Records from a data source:
▽

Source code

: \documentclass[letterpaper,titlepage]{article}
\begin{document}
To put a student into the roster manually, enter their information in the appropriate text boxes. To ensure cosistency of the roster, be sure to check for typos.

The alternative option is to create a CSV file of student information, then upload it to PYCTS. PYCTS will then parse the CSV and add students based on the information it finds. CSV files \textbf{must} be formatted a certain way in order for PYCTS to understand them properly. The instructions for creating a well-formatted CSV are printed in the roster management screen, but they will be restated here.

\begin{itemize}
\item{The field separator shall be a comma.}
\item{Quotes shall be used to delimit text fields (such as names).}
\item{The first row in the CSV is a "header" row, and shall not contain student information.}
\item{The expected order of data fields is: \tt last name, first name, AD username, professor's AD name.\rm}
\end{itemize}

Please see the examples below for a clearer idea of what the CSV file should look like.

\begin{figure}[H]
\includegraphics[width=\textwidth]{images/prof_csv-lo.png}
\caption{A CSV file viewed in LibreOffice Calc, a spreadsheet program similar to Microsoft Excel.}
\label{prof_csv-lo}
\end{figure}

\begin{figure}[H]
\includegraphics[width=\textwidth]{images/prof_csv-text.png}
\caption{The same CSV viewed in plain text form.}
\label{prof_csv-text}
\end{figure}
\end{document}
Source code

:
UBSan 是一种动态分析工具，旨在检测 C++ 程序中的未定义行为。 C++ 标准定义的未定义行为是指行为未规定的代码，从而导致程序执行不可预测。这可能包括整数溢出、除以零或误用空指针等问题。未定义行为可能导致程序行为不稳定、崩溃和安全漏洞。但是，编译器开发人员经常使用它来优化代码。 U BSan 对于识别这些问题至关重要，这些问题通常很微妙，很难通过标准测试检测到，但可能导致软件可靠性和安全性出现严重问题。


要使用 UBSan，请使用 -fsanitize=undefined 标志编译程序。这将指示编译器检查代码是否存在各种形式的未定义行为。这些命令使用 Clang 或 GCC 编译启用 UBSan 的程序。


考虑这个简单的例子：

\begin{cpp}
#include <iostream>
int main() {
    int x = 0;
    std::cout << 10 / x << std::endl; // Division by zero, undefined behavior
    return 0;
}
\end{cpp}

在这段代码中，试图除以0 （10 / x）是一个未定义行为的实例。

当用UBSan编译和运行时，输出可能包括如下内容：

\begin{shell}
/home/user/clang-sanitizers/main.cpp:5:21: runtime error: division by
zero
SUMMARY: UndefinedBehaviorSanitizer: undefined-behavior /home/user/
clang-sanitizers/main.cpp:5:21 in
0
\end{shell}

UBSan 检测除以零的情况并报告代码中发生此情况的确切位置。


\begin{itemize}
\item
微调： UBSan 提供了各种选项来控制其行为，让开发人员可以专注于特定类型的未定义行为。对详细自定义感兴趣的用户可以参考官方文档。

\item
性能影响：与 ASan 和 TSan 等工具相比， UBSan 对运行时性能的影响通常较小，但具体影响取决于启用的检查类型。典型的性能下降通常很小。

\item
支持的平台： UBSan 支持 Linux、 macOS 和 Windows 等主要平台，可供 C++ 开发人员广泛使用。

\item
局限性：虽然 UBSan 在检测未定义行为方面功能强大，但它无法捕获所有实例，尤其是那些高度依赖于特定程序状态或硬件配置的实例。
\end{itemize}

△

**Instructions to follow**
Filter the entries and copy out every line with the word "includegraphics".

**Answer for the task**
\includegraphics[width=\textwidth]{images/prof_csv-lo.png}
\includegraphics[width=\textwidth]{images/prof_csv-text.png}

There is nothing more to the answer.